**Saved entries**

........

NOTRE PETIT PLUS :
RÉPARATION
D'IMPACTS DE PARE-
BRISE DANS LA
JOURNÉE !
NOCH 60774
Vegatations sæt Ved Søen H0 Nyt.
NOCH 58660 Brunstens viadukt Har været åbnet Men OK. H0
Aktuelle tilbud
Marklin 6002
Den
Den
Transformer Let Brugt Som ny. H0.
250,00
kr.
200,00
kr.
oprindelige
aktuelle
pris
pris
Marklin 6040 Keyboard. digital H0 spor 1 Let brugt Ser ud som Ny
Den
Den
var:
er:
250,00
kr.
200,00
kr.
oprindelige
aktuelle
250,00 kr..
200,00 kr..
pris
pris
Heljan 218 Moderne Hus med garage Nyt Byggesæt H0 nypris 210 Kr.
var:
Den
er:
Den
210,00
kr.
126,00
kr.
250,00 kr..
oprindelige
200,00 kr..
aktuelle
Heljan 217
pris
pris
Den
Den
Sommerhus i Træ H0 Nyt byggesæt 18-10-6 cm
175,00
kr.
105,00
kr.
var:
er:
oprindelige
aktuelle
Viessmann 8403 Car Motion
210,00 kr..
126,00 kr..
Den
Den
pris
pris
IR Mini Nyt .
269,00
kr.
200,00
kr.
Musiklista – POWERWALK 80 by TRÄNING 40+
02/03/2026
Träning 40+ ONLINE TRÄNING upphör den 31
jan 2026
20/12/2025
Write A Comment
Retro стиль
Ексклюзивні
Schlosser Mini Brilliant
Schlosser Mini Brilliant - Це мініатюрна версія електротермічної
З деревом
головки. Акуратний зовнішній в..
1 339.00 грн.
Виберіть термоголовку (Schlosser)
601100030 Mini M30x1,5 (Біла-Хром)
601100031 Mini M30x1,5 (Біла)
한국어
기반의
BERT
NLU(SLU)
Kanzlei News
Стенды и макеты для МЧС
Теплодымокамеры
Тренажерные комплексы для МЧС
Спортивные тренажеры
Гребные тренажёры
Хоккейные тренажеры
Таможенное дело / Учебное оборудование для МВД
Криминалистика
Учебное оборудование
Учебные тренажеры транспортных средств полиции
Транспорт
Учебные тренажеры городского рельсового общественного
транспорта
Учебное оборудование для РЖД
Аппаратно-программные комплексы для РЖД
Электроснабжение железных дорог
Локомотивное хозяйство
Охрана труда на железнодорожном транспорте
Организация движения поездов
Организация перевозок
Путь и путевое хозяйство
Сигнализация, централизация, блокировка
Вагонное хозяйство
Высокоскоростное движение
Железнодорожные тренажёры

........

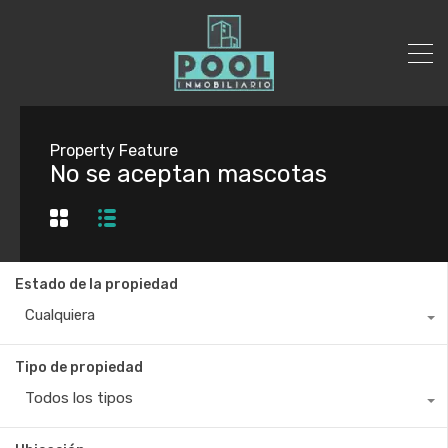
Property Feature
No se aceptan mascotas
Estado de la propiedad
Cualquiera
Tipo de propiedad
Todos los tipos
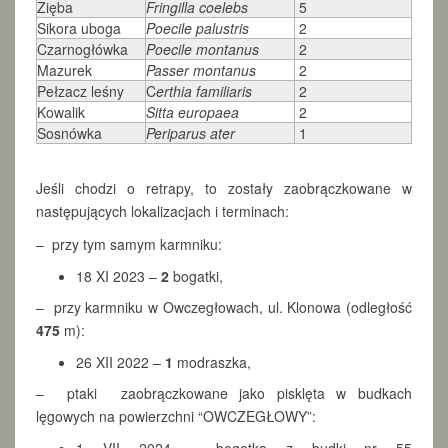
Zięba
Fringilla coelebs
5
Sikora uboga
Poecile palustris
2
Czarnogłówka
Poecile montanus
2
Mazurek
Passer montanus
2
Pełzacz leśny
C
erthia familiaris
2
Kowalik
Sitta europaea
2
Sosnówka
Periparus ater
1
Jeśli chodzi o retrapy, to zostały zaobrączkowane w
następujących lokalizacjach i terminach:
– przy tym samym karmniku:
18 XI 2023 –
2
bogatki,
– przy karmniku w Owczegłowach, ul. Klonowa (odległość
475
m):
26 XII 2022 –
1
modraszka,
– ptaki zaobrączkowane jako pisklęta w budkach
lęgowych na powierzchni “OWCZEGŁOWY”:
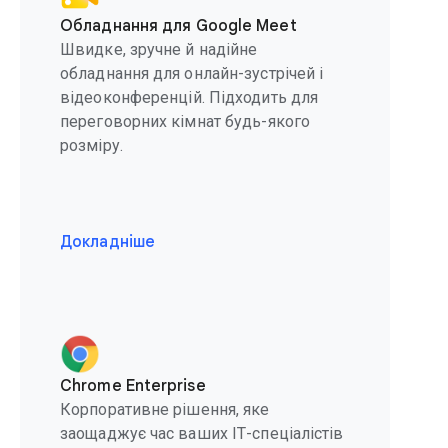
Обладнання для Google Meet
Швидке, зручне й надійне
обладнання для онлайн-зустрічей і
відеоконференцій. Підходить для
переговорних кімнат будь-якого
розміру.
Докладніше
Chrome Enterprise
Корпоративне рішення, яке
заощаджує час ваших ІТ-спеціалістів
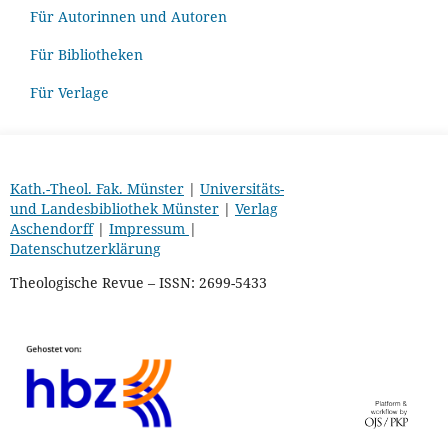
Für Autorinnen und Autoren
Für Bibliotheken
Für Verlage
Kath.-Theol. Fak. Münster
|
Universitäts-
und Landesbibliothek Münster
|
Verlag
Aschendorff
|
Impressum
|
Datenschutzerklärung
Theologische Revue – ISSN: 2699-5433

........

**About this exercise**
What is the number of lines above that contain "TRÄNING"? Answer with that number only.

**Exercise answer**
2